Tech in Emerging countries

Yasu kanemaru
3 min readMar 21, 2021

When it comes to tech, the industry giant GAFA is currently the target of public criticism for the way it handles personal information in the US. However, today, I would like to write about how technology can create social value in emerging countries. Have you heard of the word “leapfrogging”? The concept of leapfrogging is that due to the lack of social infrastructures, a new service or technology spreads very quickly in emerging countries without the steps that developed countries have taken in the past. The most prominent example of the leapfrogging technology would be M-Pesa in Kenya.
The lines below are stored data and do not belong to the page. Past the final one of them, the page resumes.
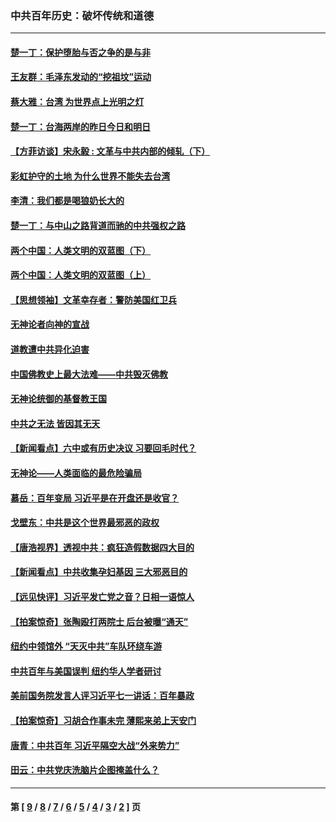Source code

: ### 中共百年历史：破坏传统和道德
---
#### [楚一丁：保护堕胎与否之争的是与非](../../pages/nf1176114/n13815642.md?04250430) 
#### [王友群：毛泽东发动的“挖祖坟”运动](../../pages/nf1176114/n13723639.md?04250430) 
#### [蔡大雅：台湾 为世界点上光明之灯](../../pages/nf1176114/n13531530.md?04250430) 
#### [楚一丁：台海两岸的昨日今日和明日](../../pages/nf1176114/n13531468.md?04250430) 
#### [【方菲访谈】宋永毅 : 文革与中共内部的倾轧（下）](../../pages/nf1176114/n13486836.md?04250430) 
#### [彩虹护守的土地 为什么世界不能失去台湾](../../pages/nf1176114/n13476849.md?04250430) 
#### [李清：我们都是喝狼奶长大的](../../pages/nf1176114/n13471478.md?04250430) 
#### [楚一丁：与中山之路背道而驰的中共强权之路](../../pages/nf1176114/n13437270.md?04250430) 
#### [两个中国：人类文明的双蓝图（下）](../../pages/nf1176114/n13423132.md?04250430) 
#### [两个中国：人类文明的双蓝图（上）](../../pages/nf1176114/n13422687.md?04250430) 
#### [【思想领袖】文革幸存者：警防美国红卫兵](../../pages/nf1176114/n13339289.md?04250430) 
#### [无神论者向神的宣战](../../pages/nf1176114/n13281535.md?04250430) 
#### [道教遭中共异化迫害](../../pages/nf1176114/n13281463.md?04250430) 
#### [中国佛教史上最大法难——中共毁灭佛教](../../pages/nf1176114/n13281397.md?04250430) 
#### [无神论统御的基督教王国](../../pages/nf1176114/n13281280.md?04250430) 
#### [中共之无法 皆因其无天](../../pages/nf1176114/n13281088.md?04250430) 
#### [【新闻看点】六中或有历史决议 习要回毛时代？](../../pages/nf1176114/n13222895.md?04250430) 
#### [无神论——人类面临的最危险骗局](../../pages/nf1176114/n13196137.md?04250430) 
#### [慕岳：百年变局 习近平是在开盘还是收官？](../../pages/nf1176114/n13206516.md?04250430) 
#### [戈壁东：中共是这个世界最邪恶的政权](../../pages/nf1176114/n13085641.md?04250430) 
#### [【唐浩视界】透视中共：疯狂造假数据四大目的](../../pages/nf1176114/n13080590.md?04250430) 
#### [【新闻看点】中共收集孕妇基因 三大邪恶目的](../../pages/nf1176114/n13077182.md?04250430) 
#### [【远见快评】习近平发亡党之音？日相一语惊人](../../pages/nf1176114/n13074809.md?04250430) 
#### [【拍案惊奇】张陶殴打两院士 后台被曝“通天”](../../pages/nf1176114/n13070496.md?04250430) 
#### [纽约中领馆外 “天灭中共”车队环绕车游](../../pages/nf1176114/n13070693.md?04250430) 
#### [中共百年与美国误判 纽约华人学者研讨](../../pages/nf1176114/n13067969.md?04250430) 
#### [美前国务院发言人评习近平七一讲话：百年暴政](../../pages/nf1176114/n13066986.md?04250430) 
#### [【拍案惊奇】习胡合作事未完 薄熙来弟上天安门](../../pages/nf1176114/n13065867.md?04250430) 
#### [唐青：中共百年 习近平隔空大战“外来势力”](../../pages/nf1176114/n13065976.md?04250430) 
#### [田云：中共党庆洗脑片企图掩盖什么？](../../pages/nf1176114/n13064395.md?04250430) 

---
#### 第 [ [9](./9.md?04250430) / [8](./8.md?04250430) / [7](./7.md?04250430) / [6](./6.md?04250430) / [5](./5.md?04250430) / [4](./4.md?04250430) / [3](./3.md?04250430) / [2](./2.md?04250430) ] 页
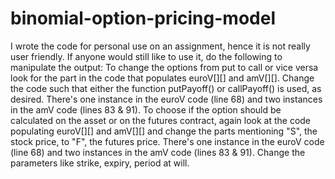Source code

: # binomial-option-pricing-model

I wrote the code for personal use on an assignment, hence it is not really user friendly.
If anyone would still like to use it, do the following to manipulate the output:
To change the options from put to call or vice versa look for the part in the code that populates euroV[][] and amV[][]. Change the code such that either the function putPayoff() or callPayoff() is used, as desired. There's one instance in the euroV code (line 68) and two instances in the amV code (lines 83 & 91).
To choose if the option should be calculated on the asset or on the futures contract, again look at the code populating euroV[][] and amV[][] and change the parts mentioning "S", the stock price, to "F", the futures price. There's one instance in the euroV code (line 68) and two instances in the amV code (lines 83 & 91).
Change the parameters like strike, expiry, period at will.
M-Pesa is a mobile phone-based peer-to-peer money transfer service launched by Safaricom, Kenya’s largest telecom provider, in 2007. Just five years after the launch, there were 19.5 million mobile money users in Kenya (83% of Kenya’s adult population), transferring USD 8billion per year (~24% of Kenyan GDP). Once you create an account, you can convert cash into electronic money through Safaricom’s agents (typically a kiosk), and that money is credited to your M-Pesa account. You can withdraw cash through the agents, and you can transfer the money to other users via the mobile phones. Mobile money is a form of electronic money that allows you to make financial transactions using your mobile phone. It will enable unbanked people to reach financial services at a significantly lower cost because physical infrastructure is not needed. This kind of service is helpful in a country where many workers in cities send money back home to their families in rural villages.
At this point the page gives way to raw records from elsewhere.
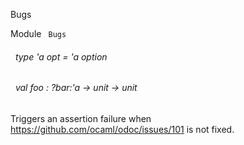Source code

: Bugs

 Module `` Bugs`` 
<a id="type-opt"></a>
###### &nbsp; type 'a opt = 'a option



<a id="val-foo"></a>
###### &nbsp; val foo : ?bar:'a -> unit -> unit

Triggers an assertion failure when https://github.com/ocaml/odoc/issues/101 is not fixed.



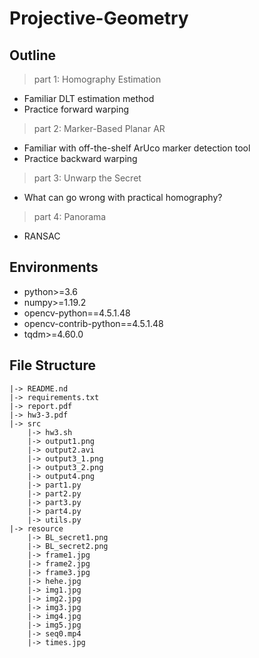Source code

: # Projective-Geometry

## Outline

> part 1: Homography Estimation

- Familiar DLT estimation method
- Practice forward warping

> part 2: Marker-Based Planar AR

- Familiar with off-the-shelf ArUco marker detection tool
- Practice backward warping

> part 3: Unwarp the Secret

- What can go wrong with practical homography?

> part 4: Panorama

- RANSAC

## Environments

- python>=3.6
- numpy>=1.19.2
- opencv-python==4.5.1.48
- opencv-contrib-python==4.5.1.48
- tqdm>=4.60.0

## File Structure

    |-> README.nd
    |-> requirements.txt
    |-> report.pdf
    |-> hw3-3.pdf
    |-> src
        |-> hw3.sh
        |-> output1.png
        |-> output2.avi
        |-> output3_1.png
        |-> output3_2.png
        |-> output4.png
        |-> part1.py
        |-> part2.py
        |-> part3.py
        |-> part4.py
        |-> utils.py
    |-> resource 
        |-> BL_secret1.png
        |-> BL_secret2.png
        |-> frame1.jpg
        |-> frame2.jpg
        |-> frame3.jpg
        |-> hehe.jpg
        |-> img1.jpg
        |-> img2.jpg
        |-> img3.jpg
        |-> img4.jpg
        |-> img5.jpg
        |-> seq0.mp4
        |-> times.jpg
The social impact that M-Pesa created was the reduction of poverty. It is said that about 2% of Kenyan households lifted out of extreme poverty through access to mobile money service. First, M-Pesa offers flexibility in the usage of money. A mobile wallet is a secure place to save money as the cash is deposited virtually. Savings can be used when you have a hard time or when you make an investment for business expansion. Second, lower transaction cost enables users to make broader networks with others in a distant location, while high transaction costs mean that households were limited to form networks with others nearby. In areas where mobile money access increased significantly, more people work in business or sales rather than in subsistence farming. Besides, this result was especially noticeable for women. About 185,000 women have changed their occupation from subsistent farming to business or sales as a primary job.

Although technology like M-Pesa offers inspiration, it does not solve every problem in Africa. The mobile revolution appears to have had little impact on African innovation policy. Africa still lags behind in manufacturing, and actually, today’s African economies are in the middle of their worst downturns in two decades. Since service industries are closely linked to industrial sectors, it is necessary to invest in and develop infrastructures such as energy, transportation, telecommunication, water and sanitation, and irrigation to maximize African potential. It is suitable to set technological innovation as a driver of growth, but such innovation might depend on industrial development.